Menko Infrastruktur AHY Tegaskan Komitmen Tuntaskan Penanganan Sampah
GEOSIAR.CO.ID 16 Mei 2026 Penulis : ph@geosiar.co.id
JAKARTA, GEOSIAR.CO.ID — Menteri Koordinator Bidang Infrastruktur dan Pembangunan Kewilayahan (Menko Infra) Agus Harimurti Yudhoyono (AHY) menegaskan komitmen pemerintah dalam menuntaskan penanganan sampah di Indonesia.
Penegasan itu disampaikan usai rapat terbatas (ratas) bidang pembangunan infrastruktur dan kewilayahan bersama Presiden Prabowo Subianto di Istana Kepresidenan, Jakarta, pada Selasa (12/5/2026).
Penanganan tersebut dilakukan melalui Gerakan Indonesia Aman, Sehat, Resik, dan Indah (ASRI), inisiasi Kepala Negara untuk merespons penumpukan sampah di sejumlah daerah.
AHY, yang juga Ketua Umum Partai Demokrat, menyatakan Presiden Prabowo kembali mengingatkan urgensi Gerakan Indonesia ASRI dalam rapat tersebut. Gerakan itu menyasar persoalan sampah sekaligus penataan kawasan kumuh.
“Tadi Bapak Presiden juga menyampaikan terkait dengan semangat Gerakan Indonesia ASRI. Kita ingin kembali menuntaskan permasalahan sampah, dan juga menata kawasan yang kumuh menjadi semakin baik dan sehat,” kata Agus Harimurti Yudhoyono dalam konferensi pers usai ratas di Istana Kepresidenan, Jakarta, Selasa (12/5/2026).
Penanganan pengelolaan sampah dinilai akan memberikan efek domino positif bagi peningkatan ekonomi masyarakat.

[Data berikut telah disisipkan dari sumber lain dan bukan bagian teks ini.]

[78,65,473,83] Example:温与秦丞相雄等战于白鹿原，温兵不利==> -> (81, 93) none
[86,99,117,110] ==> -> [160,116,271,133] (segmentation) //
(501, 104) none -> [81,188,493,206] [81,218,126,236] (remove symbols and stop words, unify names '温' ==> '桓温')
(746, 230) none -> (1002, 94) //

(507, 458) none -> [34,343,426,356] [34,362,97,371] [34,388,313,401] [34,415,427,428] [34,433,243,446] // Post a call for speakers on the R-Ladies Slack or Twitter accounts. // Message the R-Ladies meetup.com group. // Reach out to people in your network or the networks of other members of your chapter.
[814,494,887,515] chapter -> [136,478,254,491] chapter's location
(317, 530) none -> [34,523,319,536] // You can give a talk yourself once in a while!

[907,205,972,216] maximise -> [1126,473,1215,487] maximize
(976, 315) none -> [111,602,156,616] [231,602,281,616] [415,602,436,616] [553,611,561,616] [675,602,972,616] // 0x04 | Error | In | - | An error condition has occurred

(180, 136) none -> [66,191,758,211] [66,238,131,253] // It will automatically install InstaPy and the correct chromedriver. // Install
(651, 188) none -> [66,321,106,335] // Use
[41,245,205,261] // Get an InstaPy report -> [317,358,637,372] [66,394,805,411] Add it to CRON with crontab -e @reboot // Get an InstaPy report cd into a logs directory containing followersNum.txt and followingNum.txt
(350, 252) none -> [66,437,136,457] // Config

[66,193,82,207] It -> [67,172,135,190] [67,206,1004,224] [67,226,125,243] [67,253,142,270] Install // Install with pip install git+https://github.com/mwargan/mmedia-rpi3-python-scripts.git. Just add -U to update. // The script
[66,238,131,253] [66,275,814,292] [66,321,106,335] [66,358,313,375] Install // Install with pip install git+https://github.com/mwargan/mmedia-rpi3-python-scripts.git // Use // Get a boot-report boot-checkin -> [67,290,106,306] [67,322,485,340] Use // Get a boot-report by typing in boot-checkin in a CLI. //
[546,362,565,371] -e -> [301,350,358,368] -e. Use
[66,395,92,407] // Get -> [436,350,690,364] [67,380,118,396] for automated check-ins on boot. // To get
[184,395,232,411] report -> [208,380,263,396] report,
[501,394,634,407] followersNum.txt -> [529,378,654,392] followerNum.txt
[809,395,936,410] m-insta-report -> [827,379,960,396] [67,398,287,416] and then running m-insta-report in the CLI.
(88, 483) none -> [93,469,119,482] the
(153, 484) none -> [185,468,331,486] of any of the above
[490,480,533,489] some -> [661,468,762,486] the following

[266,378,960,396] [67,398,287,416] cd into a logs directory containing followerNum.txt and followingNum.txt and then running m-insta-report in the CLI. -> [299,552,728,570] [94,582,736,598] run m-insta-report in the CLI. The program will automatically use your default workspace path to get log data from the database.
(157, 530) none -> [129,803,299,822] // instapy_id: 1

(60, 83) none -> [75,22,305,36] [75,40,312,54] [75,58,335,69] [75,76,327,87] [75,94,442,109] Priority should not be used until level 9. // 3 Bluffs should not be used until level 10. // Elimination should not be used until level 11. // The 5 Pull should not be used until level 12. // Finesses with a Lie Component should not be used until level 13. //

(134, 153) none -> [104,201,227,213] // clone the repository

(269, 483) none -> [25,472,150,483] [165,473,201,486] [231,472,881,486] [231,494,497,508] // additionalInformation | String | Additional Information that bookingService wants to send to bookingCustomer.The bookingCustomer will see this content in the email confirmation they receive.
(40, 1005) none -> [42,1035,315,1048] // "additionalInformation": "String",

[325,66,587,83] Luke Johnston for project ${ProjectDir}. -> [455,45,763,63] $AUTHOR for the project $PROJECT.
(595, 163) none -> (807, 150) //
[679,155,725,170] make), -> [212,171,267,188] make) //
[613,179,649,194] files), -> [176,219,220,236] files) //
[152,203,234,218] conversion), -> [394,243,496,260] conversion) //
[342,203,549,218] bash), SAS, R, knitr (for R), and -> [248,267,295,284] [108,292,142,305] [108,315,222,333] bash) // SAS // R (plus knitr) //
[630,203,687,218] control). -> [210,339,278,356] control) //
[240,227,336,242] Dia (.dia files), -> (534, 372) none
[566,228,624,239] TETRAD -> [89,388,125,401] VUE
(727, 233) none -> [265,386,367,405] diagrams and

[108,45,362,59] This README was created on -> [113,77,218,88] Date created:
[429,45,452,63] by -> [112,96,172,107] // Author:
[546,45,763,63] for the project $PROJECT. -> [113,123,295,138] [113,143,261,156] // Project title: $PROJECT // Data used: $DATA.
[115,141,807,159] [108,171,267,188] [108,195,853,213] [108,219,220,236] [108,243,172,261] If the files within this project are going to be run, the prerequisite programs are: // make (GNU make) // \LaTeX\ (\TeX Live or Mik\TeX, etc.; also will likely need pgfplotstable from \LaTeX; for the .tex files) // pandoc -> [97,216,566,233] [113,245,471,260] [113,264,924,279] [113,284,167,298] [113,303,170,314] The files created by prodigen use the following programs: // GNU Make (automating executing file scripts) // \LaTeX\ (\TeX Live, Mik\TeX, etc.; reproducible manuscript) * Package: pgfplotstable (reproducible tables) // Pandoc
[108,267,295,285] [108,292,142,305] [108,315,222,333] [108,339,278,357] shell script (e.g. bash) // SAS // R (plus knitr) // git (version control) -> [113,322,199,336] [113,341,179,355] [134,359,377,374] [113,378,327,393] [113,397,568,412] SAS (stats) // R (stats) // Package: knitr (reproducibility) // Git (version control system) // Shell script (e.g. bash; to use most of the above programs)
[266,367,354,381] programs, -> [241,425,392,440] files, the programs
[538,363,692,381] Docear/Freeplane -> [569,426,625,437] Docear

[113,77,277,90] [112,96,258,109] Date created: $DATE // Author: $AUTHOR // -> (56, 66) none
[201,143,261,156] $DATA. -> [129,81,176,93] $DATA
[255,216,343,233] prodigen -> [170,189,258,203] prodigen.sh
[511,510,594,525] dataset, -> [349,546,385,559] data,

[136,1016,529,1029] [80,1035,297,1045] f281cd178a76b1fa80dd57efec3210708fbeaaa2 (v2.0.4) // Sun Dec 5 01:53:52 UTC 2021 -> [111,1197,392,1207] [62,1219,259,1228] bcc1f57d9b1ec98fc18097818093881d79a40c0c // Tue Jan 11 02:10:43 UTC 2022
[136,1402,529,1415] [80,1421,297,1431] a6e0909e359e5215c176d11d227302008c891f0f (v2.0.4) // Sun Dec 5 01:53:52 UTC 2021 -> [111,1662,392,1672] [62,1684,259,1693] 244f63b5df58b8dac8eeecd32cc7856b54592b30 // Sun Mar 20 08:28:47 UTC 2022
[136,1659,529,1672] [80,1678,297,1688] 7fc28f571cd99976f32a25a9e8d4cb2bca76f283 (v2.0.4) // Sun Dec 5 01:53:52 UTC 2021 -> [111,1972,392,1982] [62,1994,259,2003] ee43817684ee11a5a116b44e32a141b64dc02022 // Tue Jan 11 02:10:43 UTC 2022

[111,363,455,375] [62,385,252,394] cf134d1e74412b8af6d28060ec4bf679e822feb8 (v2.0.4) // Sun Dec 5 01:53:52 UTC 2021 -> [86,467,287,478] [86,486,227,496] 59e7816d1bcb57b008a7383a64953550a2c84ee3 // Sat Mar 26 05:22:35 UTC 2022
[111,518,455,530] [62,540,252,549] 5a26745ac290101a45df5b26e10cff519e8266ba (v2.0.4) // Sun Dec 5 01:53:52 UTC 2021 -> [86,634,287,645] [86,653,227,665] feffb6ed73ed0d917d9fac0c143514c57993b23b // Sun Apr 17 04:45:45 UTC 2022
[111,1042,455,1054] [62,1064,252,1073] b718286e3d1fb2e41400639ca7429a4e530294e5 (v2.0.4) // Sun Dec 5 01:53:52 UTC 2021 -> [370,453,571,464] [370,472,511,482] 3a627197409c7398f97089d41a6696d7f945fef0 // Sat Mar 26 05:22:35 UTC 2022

AHY menyebut sektor pariwisata sebagai salah satu sektor yang berpotensi terbantu langsung.
Dengan terwujudnya Indonesia ASRI, integrasi pariwisata diperkirakan akan menghasilkan nilai ekonomi yang lebih cepat.
“Diharapkan ini semua juga bisa meningkatkan potensi pariwisata, sebagai low-hanging fruits (sasaran yang lebih mudah dijangkau), sesuatu yang lebih cepat bisa menghasilkan nilai ekonomi. Dengan Indonesia yang ASRI, dan juga konektivitas menuju ke destinasi pariwisata tersebut bisa lebih baik, dan terbuka untuk masyarakat, termasuk juga wisatawan mancanegara,” ujar AHY pada kesempatan yang sama, Selasa (12/5/2026).
Rapat terbatas tersebut juga membahas sejumlah agenda lain di bidang infrastruktur, antara lain pengembangan dan perlindungan Pantai Utara Jawa, serta perluasan jaringan kereta api nasional untuk jalur Trans Sumatera, Trans Kalimantan, dan sebagian Sulawesi, sebagaimana dilaporkan ANTARA.
Pertemuan tersebut dihadiri Menteri Investasi dan Hilirisasi sekaligus CEO Badan Pengelola Investasi Daya Anagata Nusantara (Danantara) Rosan Roeslani, Menteri Pekerjaan Umum Dody Hanggodo, serta Kepala Badan Otorita Pengelola Pantai Utara Jawa (BOPPJ) Didit Herdiawan.